Content starts

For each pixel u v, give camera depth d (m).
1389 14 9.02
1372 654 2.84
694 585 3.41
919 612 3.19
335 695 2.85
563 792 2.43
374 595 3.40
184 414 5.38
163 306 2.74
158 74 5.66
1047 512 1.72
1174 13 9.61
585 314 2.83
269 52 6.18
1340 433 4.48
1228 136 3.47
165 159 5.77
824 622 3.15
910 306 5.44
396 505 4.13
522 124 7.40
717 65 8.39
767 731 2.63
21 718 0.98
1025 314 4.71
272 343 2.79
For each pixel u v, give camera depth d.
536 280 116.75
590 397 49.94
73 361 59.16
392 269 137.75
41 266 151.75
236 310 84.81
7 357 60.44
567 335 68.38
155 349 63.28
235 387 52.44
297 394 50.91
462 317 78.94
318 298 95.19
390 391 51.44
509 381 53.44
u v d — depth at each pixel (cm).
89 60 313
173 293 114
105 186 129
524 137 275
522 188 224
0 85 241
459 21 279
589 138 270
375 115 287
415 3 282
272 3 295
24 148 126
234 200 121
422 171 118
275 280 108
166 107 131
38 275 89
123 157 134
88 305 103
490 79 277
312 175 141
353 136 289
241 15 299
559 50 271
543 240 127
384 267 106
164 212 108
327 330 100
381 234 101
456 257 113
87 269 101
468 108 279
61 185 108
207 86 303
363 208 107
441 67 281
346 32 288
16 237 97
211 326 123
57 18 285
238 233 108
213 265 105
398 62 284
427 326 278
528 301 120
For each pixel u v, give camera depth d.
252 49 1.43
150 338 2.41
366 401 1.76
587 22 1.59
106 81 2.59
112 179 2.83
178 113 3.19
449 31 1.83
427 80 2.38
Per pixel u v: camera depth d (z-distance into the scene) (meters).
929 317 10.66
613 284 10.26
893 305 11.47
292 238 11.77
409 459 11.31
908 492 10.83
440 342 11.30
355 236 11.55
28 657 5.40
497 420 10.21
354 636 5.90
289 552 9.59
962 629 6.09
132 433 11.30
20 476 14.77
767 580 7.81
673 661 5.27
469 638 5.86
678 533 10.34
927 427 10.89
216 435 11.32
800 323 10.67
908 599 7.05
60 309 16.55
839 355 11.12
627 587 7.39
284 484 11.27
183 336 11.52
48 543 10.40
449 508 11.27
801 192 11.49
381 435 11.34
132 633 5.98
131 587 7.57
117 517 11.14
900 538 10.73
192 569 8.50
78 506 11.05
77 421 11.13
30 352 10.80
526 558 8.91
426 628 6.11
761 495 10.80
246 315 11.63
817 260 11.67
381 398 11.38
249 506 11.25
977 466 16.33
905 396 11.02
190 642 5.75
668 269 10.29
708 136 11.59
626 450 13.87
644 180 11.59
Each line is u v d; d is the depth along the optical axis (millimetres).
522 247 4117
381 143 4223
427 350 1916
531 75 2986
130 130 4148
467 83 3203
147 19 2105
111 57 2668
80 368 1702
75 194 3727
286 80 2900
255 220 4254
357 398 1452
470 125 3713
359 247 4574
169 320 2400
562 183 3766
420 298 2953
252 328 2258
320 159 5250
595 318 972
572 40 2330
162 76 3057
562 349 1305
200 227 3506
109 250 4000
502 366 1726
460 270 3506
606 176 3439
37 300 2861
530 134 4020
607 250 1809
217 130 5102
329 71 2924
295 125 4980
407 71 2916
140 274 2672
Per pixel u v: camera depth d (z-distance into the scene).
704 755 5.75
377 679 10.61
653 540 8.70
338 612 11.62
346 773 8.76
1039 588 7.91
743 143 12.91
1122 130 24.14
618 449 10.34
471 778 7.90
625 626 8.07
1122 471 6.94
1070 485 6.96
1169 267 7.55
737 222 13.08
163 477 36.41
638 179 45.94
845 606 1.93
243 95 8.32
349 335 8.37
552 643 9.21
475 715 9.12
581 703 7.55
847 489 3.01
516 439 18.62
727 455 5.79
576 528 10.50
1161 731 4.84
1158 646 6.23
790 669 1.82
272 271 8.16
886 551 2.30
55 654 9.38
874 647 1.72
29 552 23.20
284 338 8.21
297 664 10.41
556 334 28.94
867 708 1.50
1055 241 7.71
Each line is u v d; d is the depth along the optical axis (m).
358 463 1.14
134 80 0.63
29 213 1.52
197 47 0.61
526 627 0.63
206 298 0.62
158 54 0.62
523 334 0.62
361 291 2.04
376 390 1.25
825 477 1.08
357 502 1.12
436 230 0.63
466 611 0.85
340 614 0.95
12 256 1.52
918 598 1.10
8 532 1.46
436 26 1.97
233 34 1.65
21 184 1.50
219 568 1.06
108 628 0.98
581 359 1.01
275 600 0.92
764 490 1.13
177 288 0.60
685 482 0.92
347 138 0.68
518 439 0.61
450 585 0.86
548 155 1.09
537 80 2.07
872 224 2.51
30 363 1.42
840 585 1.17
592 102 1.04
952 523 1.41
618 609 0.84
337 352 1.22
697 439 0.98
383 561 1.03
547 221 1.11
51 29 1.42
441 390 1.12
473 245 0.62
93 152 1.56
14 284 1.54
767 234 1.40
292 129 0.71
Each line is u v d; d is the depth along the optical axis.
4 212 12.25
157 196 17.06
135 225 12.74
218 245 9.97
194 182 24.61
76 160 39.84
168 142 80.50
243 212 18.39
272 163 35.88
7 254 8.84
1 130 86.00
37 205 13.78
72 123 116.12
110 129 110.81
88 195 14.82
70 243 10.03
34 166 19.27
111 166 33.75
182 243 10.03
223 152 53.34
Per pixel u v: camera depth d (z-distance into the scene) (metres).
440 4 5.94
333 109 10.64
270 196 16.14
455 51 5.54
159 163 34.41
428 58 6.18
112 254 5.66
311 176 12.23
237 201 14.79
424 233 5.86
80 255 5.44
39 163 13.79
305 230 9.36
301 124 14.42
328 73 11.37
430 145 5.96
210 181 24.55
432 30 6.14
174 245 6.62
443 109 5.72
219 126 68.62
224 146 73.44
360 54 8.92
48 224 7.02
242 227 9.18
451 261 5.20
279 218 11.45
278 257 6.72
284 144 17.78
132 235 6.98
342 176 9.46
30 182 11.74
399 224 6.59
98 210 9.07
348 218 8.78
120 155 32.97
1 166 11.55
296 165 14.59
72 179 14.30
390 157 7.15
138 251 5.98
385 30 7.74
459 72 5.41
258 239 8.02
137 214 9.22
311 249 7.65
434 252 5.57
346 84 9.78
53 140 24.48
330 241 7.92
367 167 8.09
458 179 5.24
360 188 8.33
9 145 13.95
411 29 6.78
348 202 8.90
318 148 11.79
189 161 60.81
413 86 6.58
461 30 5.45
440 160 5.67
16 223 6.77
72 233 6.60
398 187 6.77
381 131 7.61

Content ends

» Work instructions
Repeat the whole listing exactly.

» Answer area
For each pixel u v, give camera depth d (m).
1389 14 9.02
1372 654 2.84
694 585 3.41
919 612 3.19
335 695 2.85
563 792 2.43
374 595 3.40
184 414 5.38
163 306 2.74
158 74 5.66
1047 512 1.72
1174 13 9.61
585 314 2.83
269 52 6.18
1340 433 4.48
1228 136 3.47
165 159 5.77
824 622 3.15
910 306 5.44
396 505 4.13
522 124 7.40
717 65 8.39
767 731 2.63
21 718 0.98
1025 314 4.71
272 343 2.79
For each pixel u v, give camera depth d.
536 280 116.75
590 397 49.94
73 361 59.16
392 269 137.75
41 266 151.75
236 310 84.81
7 357 60.44
567 335 68.38
155 349 63.28
235 387 52.44
297 394 50.91
462 317 78.94
318 298 95.19
390 391 51.44
509 381 53.44
u v d — depth at each pixel (cm).
89 60 313
173 293 114
105 186 129
524 137 275
522 188 224
0 85 241
459 21 279
589 138 270
375 115 287
415 3 282
272 3 295
24 148 126
234 200 121
422 171 118
275 280 108
166 107 131
38 275 89
123 157 134
88 305 103
490 79 277
312 175 141
353 136 289
241 15 299
559 50 271
543 240 127
384 267 106
164 212 108
327 330 100
381 234 101
456 257 113
87 269 101
468 108 279
61 185 108
207 86 303
363 208 107
441 67 281
346 32 288
16 237 97
211 326 123
57 18 285
238 233 108
213 265 105
398 62 284
427 326 278
528 301 120
For each pixel u v, give camera depth d.
252 49 1.43
150 338 2.41
366 401 1.76
587 22 1.59
106 81 2.59
112 179 2.83
178 113 3.19
449 31 1.83
427 80 2.38
Per pixel u v: camera depth d (z-distance into the scene) (meters).
929 317 10.66
613 284 10.26
893 305 11.47
292 238 11.77
409 459 11.31
908 492 10.83
440 342 11.30
355 236 11.55
28 657 5.40
497 420 10.21
354 636 5.90
289 552 9.59
962 629 6.09
132 433 11.30
20 476 14.77
767 580 7.81
673 661 5.27
469 638 5.86
678 533 10.34
927 427 10.89
216 435 11.32
800 323 10.67
908 599 7.05
60 309 16.55
839 355 11.12
627 587 7.39
284 484 11.27
183 336 11.52
48 543 10.40
449 508 11.27
801 192 11.49
381 435 11.34
132 633 5.98
131 587 7.57
117 517 11.14
900 538 10.73
192 569 8.50
78 506 11.05
77 421 11.13
30 352 10.80
526 558 8.91
426 628 6.11
761 495 10.80
246 315 11.63
817 260 11.67
381 398 11.38
249 506 11.25
977 466 16.33
905 396 11.02
190 642 5.75
668 269 10.29
708 136 11.59
626 450 13.87
644 180 11.59
Each line is u v d; d is the depth along the optical axis (millimetres).
522 247 4117
381 143 4223
427 350 1916
531 75 2986
130 130 4148
467 83 3203
147 19 2105
111 57 2668
80 368 1702
75 194 3727
286 80 2900
255 220 4254
357 398 1452
470 125 3713
359 247 4574
169 320 2400
562 183 3766
420 298 2953
252 328 2258
320 159 5250
595 318 972
572 40 2330
162 76 3057
562 349 1305
200 227 3506
109 250 4000
502 366 1726
460 270 3506
606 176 3439
37 300 2861
530 134 4020
607 250 1809
217 130 5102
329 71 2924
295 125 4980
407 71 2916
140 274 2672
Per pixel u v: camera depth d (z-distance into the scene).
704 755 5.75
377 679 10.61
653 540 8.70
338 612 11.62
346 773 8.76
1039 588 7.91
743 143 12.91
1122 130 24.14
618 449 10.34
471 778 7.90
625 626 8.07
1122 471 6.94
1070 485 6.96
1169 267 7.55
737 222 13.08
163 477 36.41
638 179 45.94
845 606 1.93
243 95 8.32
349 335 8.37
552 643 9.21
475 715 9.12
581 703 7.55
847 489 3.01
516 439 18.62
727 455 5.79
576 528 10.50
1161 731 4.84
1158 646 6.23
790 669 1.82
272 271 8.16
886 551 2.30
55 654 9.38
874 647 1.72
29 552 23.20
284 338 8.21
297 664 10.41
556 334 28.94
867 708 1.50
1055 241 7.71
Each line is u v d; d is the depth along the optical axis (m).
358 463 1.14
134 80 0.63
29 213 1.52
197 47 0.61
526 627 0.63
206 298 0.62
158 54 0.62
523 334 0.62
361 291 2.04
376 390 1.25
825 477 1.08
357 502 1.12
436 230 0.63
466 611 0.85
340 614 0.95
12 256 1.52
918 598 1.10
8 532 1.46
436 26 1.97
233 34 1.65
21 184 1.50
219 568 1.06
108 628 0.98
581 359 1.01
275 600 0.92
764 490 1.13
177 288 0.60
685 482 0.92
347 138 0.68
518 439 0.61
450 585 0.86
548 155 1.09
537 80 2.07
872 224 2.51
30 363 1.42
840 585 1.17
592 102 1.04
952 523 1.41
618 609 0.84
337 352 1.22
697 439 0.98
383 561 1.03
547 221 1.11
51 29 1.42
441 390 1.12
473 245 0.62
93 152 1.56
14 284 1.54
767 234 1.40
292 129 0.71
Each line is u v d; d is the depth along the optical axis.
4 212 12.25
157 196 17.06
135 225 12.74
218 245 9.97
194 182 24.61
76 160 39.84
168 142 80.50
243 212 18.39
272 163 35.88
7 254 8.84
1 130 86.00
37 205 13.78
72 123 116.12
110 129 110.81
88 195 14.82
70 243 10.03
34 166 19.27
111 166 33.75
182 243 10.03
223 152 53.34
Per pixel u v: camera depth d (z-distance into the scene) (metres).
440 4 5.94
333 109 10.64
270 196 16.14
455 51 5.54
159 163 34.41
428 58 6.18
112 254 5.66
311 176 12.23
237 201 14.79
424 233 5.86
80 255 5.44
39 163 13.79
305 230 9.36
301 124 14.42
328 73 11.37
430 145 5.96
210 181 24.55
432 30 6.14
174 245 6.62
443 109 5.72
219 126 68.62
224 146 73.44
360 54 8.92
48 224 7.02
242 227 9.18
451 261 5.20
279 218 11.45
278 257 6.72
284 144 17.78
132 235 6.98
342 176 9.46
30 182 11.74
399 224 6.59
98 210 9.07
348 218 8.78
120 155 32.97
1 166 11.55
296 165 14.59
72 179 14.30
390 157 7.15
138 251 5.98
385 30 7.74
459 72 5.41
258 239 8.02
137 214 9.22
311 249 7.65
434 252 5.57
346 84 9.78
53 140 24.48
330 241 7.92
367 167 8.09
458 179 5.24
360 188 8.33
9 145 13.95
411 29 6.78
348 202 8.90
318 148 11.79
189 161 60.81
413 86 6.58
461 30 5.45
440 160 5.67
16 223 6.77
72 233 6.60
398 187 6.77
381 131 7.61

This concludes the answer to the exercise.